Der Beklagte schulde ihm auch materiellen Schadenersatz; dieser habe den finanziellen Schaden zu ersetzen, der ihm dadurch entstanden sei, dass er an Stelle der Arbeitsvergütung ein niedrigeres Krankengeld erhalten habe. Ohne die Datenschutzverstöße hätte er seine Tätigkeit bei dem beklagten MDK ab Dezember 2018 wieder aufnehmen können.
Dem Kläger wurde im Dezember 2019 wegen der „massiven Vorwürfe“, die nicht den Tatsachen entsprächen, fristlos gekündigt. Der MDK hat die Auffassung vertreten, nicht gegen datenschutzrechtliche Bestimmungen verstoßen zu haben. Er habe die ihm als Medizinischem Dienst nach dem Sozialgesetzbuch V zugewiesene Aufgabe der Begutachtung der Arbeitsunfähigkeit auch im Fall des Klägers wahrnehmen dürfen, obgleich er dessen Arbeitgeber sei. Zudem sei die tatsächliche Bearbeitung stets im Einklang mit den datenschutzrechtlichen Vorgaben erfolgt.
Das Arbeitsgericht (AG) Düsseldorf (Urteil vom 22.02.2019, Az. 4 Ca 6116/18) und das Landesarbeitsgericht (LG) Düsseldorf (Urteil vom 11.03.2020, Az. 12 Sa 186/19) wiesen die Klage in den Vorinstanzen ab. Die Datenverarbeitung durch den MDK habe nicht gegen die Vorschriften der DSGVO verstoßen.
EuGH muss Datenschutzverstoß wegen Speicherung der Gesundheitsdaten klären
Da die Ansprüche des betroffenen Mitarbeiters maßgeblich davon abhängen, ob die Speicherung des medizinischen Gutachtens des eigenen Mitarbeiters durch den MDK gegen die DSGVO verstößt, hat das Bundesarbeitsgericht (BAG) das Verfahren nun ausgesetzt und dem EuGH Fragen zur Vorabentscheidung vorgelegt (BAG, 8 AZR 253/20 (A). Denn bei Zweifeln über die Auslegung von europarechtlichen Regelungen muss nach Art. 267 des Vertrags über Arbeitsweise der Europäischen Union (AEUV) stets der EuGH entscheiden.

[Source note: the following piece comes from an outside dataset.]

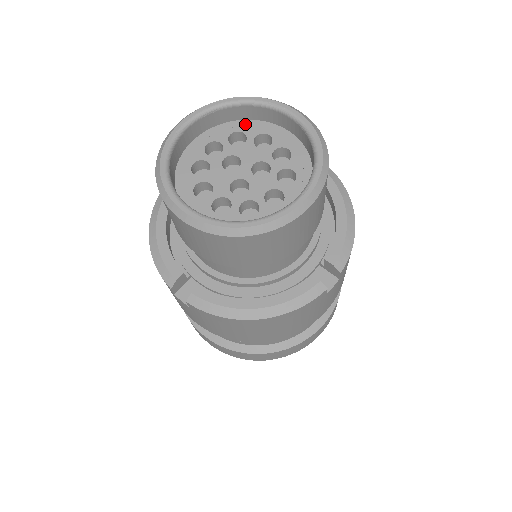
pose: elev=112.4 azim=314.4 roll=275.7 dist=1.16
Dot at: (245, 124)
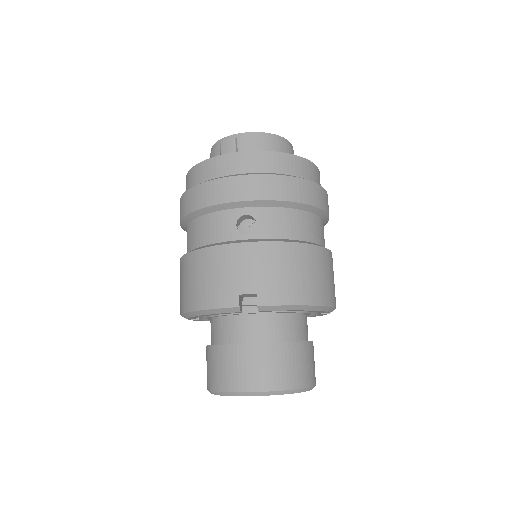
Dot at: occluded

Das BAG geht davon aus, dass die Speicherung der Gesundheitsdaten, insbesondere eines solchen Gutachtens des eigenen Mitarbeiters nach Art. 9 Abs. 1 DSGVO verboten ist. Mangels „Erforderlichkeit“ für das Arbeitsverhältnis sei nach dem 8. Senat auch der Ausnahmetatbestand des Art. 9 Abs. 2b DSGVO nicht gegeben. Der Arbeitgeber müsse lediglich wissen, dass der Arbeitnehmer arbeitsunfähig ist und wie lange die Krankheit voraussichtlich noch andauern wird. Das BAG stellt zunächst die grundlegende Frage, ob Art. 9 Abs. 2 lit. h DSGVO dahin auszulegen sei, dass es einem Medizinischen Dienst einer Krankenkasse untersagt ist, Gesundheitsdaten seines Arbeitnehmers, die Voraussetzung für die Beurteilung der Arbeitsfähigkeit dieses Arbeitnehmers sind, zu verarbeiten. Nach dem Buchstaben h) dieser Norm ist eine Verarbeitung von Gesundheitsdaten ausnahmsweise zulässig, wenn dies zur Beurteilung der Arbeitsfähigkeit erforderlich ist. Die Begutachtung des Klägers hatte aufgrund der gesetzlichen Regelung aus § 275 Abs. 1 Satz 1 Nr. 3 lit. b SGB V stattgefunden und könnte nach Ansicht des BAG deshalb erforderlich im Sinne der DSGVO sein. Entgegen der Ansicht des LAG Düsseldorf äußert das BAG erhebliche Zweifel daran, dass sich der MDK auf den Ausnahmetatbestand nach Art. 9 Abs. 2 lit. h DSGVO berufen könnte, weil in diesem Fall wegen der Doppelfunktion des MDK eine viel weitere Datenverarbeitung erlaubt wäre als bei anderen Arbeitgebern.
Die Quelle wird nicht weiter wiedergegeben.